Le pdf de mon texte pour celles et ceux que ça intéresse. A défaut d'avoir pu mettre la main sur sa version papier et avant une possible réédition un jour ou l'autre !
à lire, relire, partager, imprimer, diffuser, oublier quelque part... 
Comme tu veux... 


C'était il y a un an, c'était une sale histoire, je suis heureuse qu'elle ne m'appartienne plus vraiment et qu'elle soit désormais entre vos mains. 

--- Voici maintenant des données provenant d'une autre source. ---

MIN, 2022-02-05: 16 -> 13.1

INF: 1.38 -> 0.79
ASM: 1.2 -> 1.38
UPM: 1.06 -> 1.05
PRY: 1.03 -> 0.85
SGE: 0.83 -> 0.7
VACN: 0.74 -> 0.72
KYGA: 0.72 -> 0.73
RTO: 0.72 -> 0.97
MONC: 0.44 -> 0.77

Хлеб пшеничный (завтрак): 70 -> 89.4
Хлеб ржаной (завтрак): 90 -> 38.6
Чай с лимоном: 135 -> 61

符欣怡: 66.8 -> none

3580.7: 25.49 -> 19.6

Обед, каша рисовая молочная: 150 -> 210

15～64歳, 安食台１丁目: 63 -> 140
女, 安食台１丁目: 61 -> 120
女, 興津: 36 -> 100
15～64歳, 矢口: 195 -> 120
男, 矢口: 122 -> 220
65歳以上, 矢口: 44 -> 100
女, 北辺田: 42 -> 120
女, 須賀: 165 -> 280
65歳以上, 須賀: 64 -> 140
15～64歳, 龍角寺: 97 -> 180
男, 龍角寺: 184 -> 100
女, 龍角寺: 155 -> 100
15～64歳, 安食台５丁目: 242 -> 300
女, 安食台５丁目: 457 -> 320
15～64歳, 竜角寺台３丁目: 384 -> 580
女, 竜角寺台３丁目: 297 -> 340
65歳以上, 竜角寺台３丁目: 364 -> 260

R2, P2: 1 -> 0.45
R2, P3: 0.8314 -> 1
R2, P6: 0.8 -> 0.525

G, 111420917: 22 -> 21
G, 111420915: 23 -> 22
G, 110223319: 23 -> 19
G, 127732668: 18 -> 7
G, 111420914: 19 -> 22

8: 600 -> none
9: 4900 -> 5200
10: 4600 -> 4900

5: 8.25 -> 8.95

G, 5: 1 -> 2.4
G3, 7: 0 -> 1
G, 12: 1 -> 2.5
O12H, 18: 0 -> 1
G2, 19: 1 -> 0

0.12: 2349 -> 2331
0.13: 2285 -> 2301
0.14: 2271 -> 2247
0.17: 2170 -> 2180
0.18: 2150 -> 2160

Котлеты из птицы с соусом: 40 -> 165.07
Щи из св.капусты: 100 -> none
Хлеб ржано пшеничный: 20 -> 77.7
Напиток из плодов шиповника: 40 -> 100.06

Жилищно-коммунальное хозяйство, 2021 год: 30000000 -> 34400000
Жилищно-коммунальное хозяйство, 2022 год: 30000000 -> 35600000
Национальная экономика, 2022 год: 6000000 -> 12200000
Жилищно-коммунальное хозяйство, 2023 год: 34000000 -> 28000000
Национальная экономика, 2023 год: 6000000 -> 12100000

C'est par ici : 17 jours, le fanzine en Pdf 



dimanche 24 juin 2018

La place au soleil

Je repère de loin la seule place au soleil. J'allonge le pas en mode prédatrice. Au moment où je m'assieds, mon regard croise celui d'une meuf qui visiblement visait la même place. Ses épaules s'affaissent en même temps que son souffle mais elle va chercher dans sa bienséance la politesse d'un sourire. Un rictus chelou qui semble dire dans le même temps "tu fais chier" et "c'est pas grave". Je choisis de la classer dans la catégorie bonne joueuse. Et vu la gueule de son chien on devine sa mansuétude. Elle promène un truc pas possible qui se situe entre le ratier et la serpillière. 
La serveuse vient m'encaisser elle a des ongles d'une longueur impressionnante. Je suis sûre que ses potes en parlent entre eux. C'est une caractéristique que tu peux pas rater. Comme tu identifies des potes en disant, tu sais, celle qui a des cheveux bleus, mais si, tu le connais, il a un tatouage de loup garou sur l'épaule... Ben elle, c'est celle des ongles. Obligé.
Agencement ongulaire de compèt. 
Hier à la même terrasse j'écoutais la conversation de deux mecs, 70 ans. Ils parlaient comme un JT de TF1 et c'était plutôt drôle avant qu'ils se mettent à donner leurs petits avis de merde sur les migrants. 
À un moment, t'en as un des deux qui se penche au dessus de la table pour murmurer des horreurs.
De toute façon, le problème, c'est que ce sont des animaux. On ne peut pas vivre ensemble. Tu vois leurs regards noirs et tu comprends qu'on est trop différent et même avec la meilleure volonté du monde, on ne peut pas cohabiter. 
Ok les mecs... L'autre en face est partagé, il remue sa tête de con de haut en bas sans dire un mot. 
Mais bon, pas besoin d'etre medium pour comprendre que ce qu'il veut dire c'est : reçu 5 sur 5. 
Je les fixe, j'attends, j'ai les nerfs qui vrillent et je tire sur ma clope comme si c'était mon respirateur. J'ai envie qu'ils croisent mon regard noir et qu'ils se sentent mal à l'aise, qu'ils sentent que même avec la meilleure volonté du monde, on pourra jamais cohabiter et on sera jamais câblé pareil. 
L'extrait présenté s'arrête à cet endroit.